User Guide#
Explore the robust capabilities of cca-zoo in facilitating multiview data analysis through Canonical Correlation Analysis (CCA) and its advanced variations.
Model Fitting#
Preparing Your Data ==================-
Ensure your data is appropriately preprocessed before analysis. In this example, we create two synthetic views, each containing 10 features.
import numpy as np
# Create synthetic data for two views
train_view_1 = np.random.normal(size=(100, 10))
train_view_2 = np.random.normal(size=(100, 10))
# Normalize the data by removing the mean
train_view_1 -= train_view_1.mean(axis=0)
train_view_2 -= train_view_2.mean(axis=0)
Initiating and Fitting Your Model#
To begin, instantiate the CCA model and specify the desired number of latent dimensions.
from cca_zoo.models import CCA
latent_dimensions = 3
linear_cca = CCA(latent_dimensions=latent_dimensions)
# Fit the model
linear_cca.fit((train_view_1, train_view_2))
Hyperparameter Tuning#
Manual vs Data-Driven Approaches#
Hyperparameters can either be manually configured during model initialization or tuned in a data-driven manner using the gridsearch_fit() method.

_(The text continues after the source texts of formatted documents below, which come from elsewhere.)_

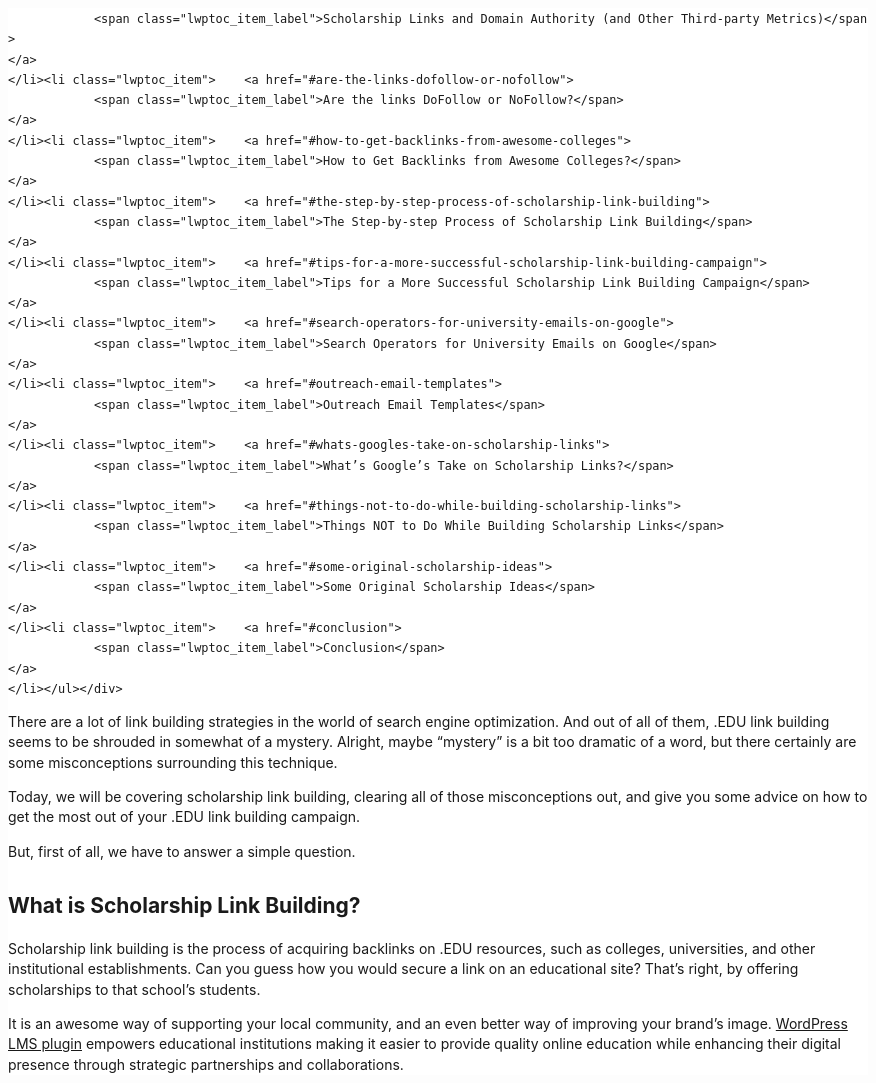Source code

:                 <span class="lwptoc_item_label">Scholarship Links and Domain Authority (and Other Third-party Metrics)</span>
    </a>
    </li><li class="lwptoc_item">    <a href="#are-the-links-dofollow-or-nofollow">
                <span class="lwptoc_item_label">Are the links DoFollow or NoFollow?</span>
    </a>
    </li><li class="lwptoc_item">    <a href="#how-to-get-backlinks-from-awesome-colleges">
                <span class="lwptoc_item_label">How to Get Backlinks from Awesome Colleges?</span>
    </a>
    </li><li class="lwptoc_item">    <a href="#the-step-by-step-process-of-scholarship-link-building">
                <span class="lwptoc_item_label">The Step-by-step Process of Scholarship Link Building</span>
    </a>
    </li><li class="lwptoc_item">    <a href="#tips-for-a-more-successful-scholarship-link-building-campaign">
                <span class="lwptoc_item_label">Tips for a More Successful Scholarship Link Building Campaign</span>
    </a>
    </li><li class="lwptoc_item">    <a href="#search-operators-for-university-emails-on-google">
                <span class="lwptoc_item_label">Search Operators for University Emails on Google</span>
    </a>
    </li><li class="lwptoc_item">    <a href="#outreach-email-templates">
                <span class="lwptoc_item_label">Outreach Email Templates</span>
    </a>
    </li><li class="lwptoc_item">    <a href="#whats-googles-take-on-scholarship-links">
                <span class="lwptoc_item_label">What’s Google’s Take on Scholarship Links?</span>
    </a>
    </li><li class="lwptoc_item">    <a href="#things-not-to-do-while-building-scholarship-links">
                <span class="lwptoc_item_label">Things NOT to Do While Building Scholarship Links</span>
    </a>
    </li><li class="lwptoc_item">    <a href="#some-original-scholarship-ideas">
                <span class="lwptoc_item_label">Some Original Scholarship Ideas</span>
    </a>
    </li><li class="lwptoc_item">    <a href="#conclusion">
                <span class="lwptoc_item_label">Conclusion</span>
    </a>
    </li></ul></div>
</div></div></div>
						</div>
				</div>
					</div>
		</div>
				<div class="elementor-column elementor-col-50 elementor-top-column elementor-element elementor-element-94866f7 body-blog-section" data-id="94866f7" data-element_type="column">
			<div class="elementor-widget-wrap elementor-element-populated">
						<div class="elementor-element elementor-element-f65f34d elementor-widget elementor-widget-shortcode" data-id="f65f34d" data-element_type="widget" data-widget_type="shortcode.default">
				<div class="elementor-widget-container">
					<p>There are a lot of link building strategies in the world of search engine optimization. And out of all of them, .EDU link building seems to be shrouded in somewhat of a mystery. Alright, maybe “mystery” is a bit too dramatic of a word, but there certainly are some misconceptions surrounding this technique.</p>
<p>Today, we will be covering scholarship link building, clearing all of those misconceptions out, and give you some advice on how to get the most out of your .EDU link building campaign.</p>
<p>But, first of all, we have to answer a simple question.</p>
<h2><span id="what-is-scholarship-link-building">What is Scholarship Link Building?</span></h2>
<p>Scholarship link building is the process of acquiring backlinks on .EDU resources, such as colleges, universities, and other institutional establishments. Can you guess how you would secure a link on an educational site? That’s right, by offering scholarships to that school’s students.</p>
<p>It is an awesome way of supporting your local community, and an even better way of improving your brand’s image. <a href="https://foxlms.com/" target="_blank" rel="noopener">WordPress LMS plugin</a> empowers educational institutions making it easier to provide quality online education while enhancing their digital presence through strategic partnerships and collaborations.</p>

from cca_zoo.models import rCCA
from cca_zoo.model_selection import GridSearchCV
# Custom scoring function
def scorer(estimator, X):
dim_corrs = estimator.score(X)
return dim_corrs.mean()
# Define grid of potential regularization parameters
c1 = [0.1, 0.3, 0.7, 0.9]
c2 = [0.1, 0.3, 0.7, 0.9]
param_grid = {'c': [c1, c2]}
cv = 5 # Number of folds in cross-validation
# Conduct grid search
ridge = GridSearchCV(rCCA(latent_dimensions=latent_dimensions), param_grid=param_grid,
cv=cv, verbose=True, scoring=scorer).fit((train_view_1, train_view_2)).best_estimator_
Model Transformations#
Transform your data post-fitting to obtain latent projections for each view.
projections = ridge.transform((train_view_1, train_view_2))
Alternatively, use fit_transform for simultaneous fitting and transformation.
projections = ridge.fit_transform((train_view_1, train_view_2))
Model Evaluation#
Assess the performance of your model by evaluating the correlations in the latent space.
correlation = ridge.score((train_view_1, train_view_2))
For tensor-based CCA models, this score represents higher-order correlations in each dimension.
Extracting Model Weights#
In specialized applications, it may be essential to access the model’s linear transformations for each view.
view_1_weights = ridge.weights_[0]
view_2_weights = ridge.weights_[1]
Deep Models in CCA-Zoo#
Deep models in cca-zoo utilize neural networks as view encoders, capturing complex relationships between different views.
Constructing Encoder Architectures –
Here, we define encoder architectures using multi-layer perceptrons (MLPs).
from cca_zoo.deepmodels import architectures
encoder_1 = architectures.Encoder(latent_dimensions=latent_dimensions, feature_size=784)
encoder_2 = architectures.Encoder(latent_dimensions=latent_dimensions, feature_size=784)
Deep CCA Model Initiation#
Initialize a Deep CCA model using the encoder architectures.
from cca_zoo.deepmodels import DCCA
dcca_model = DCCA(latent_dimensions=latent_dimensions, encoders=[encoder_1, encoder_2])
The resulting object is a PyTorch.nn.Module, allowing for further updates in a custom training loop.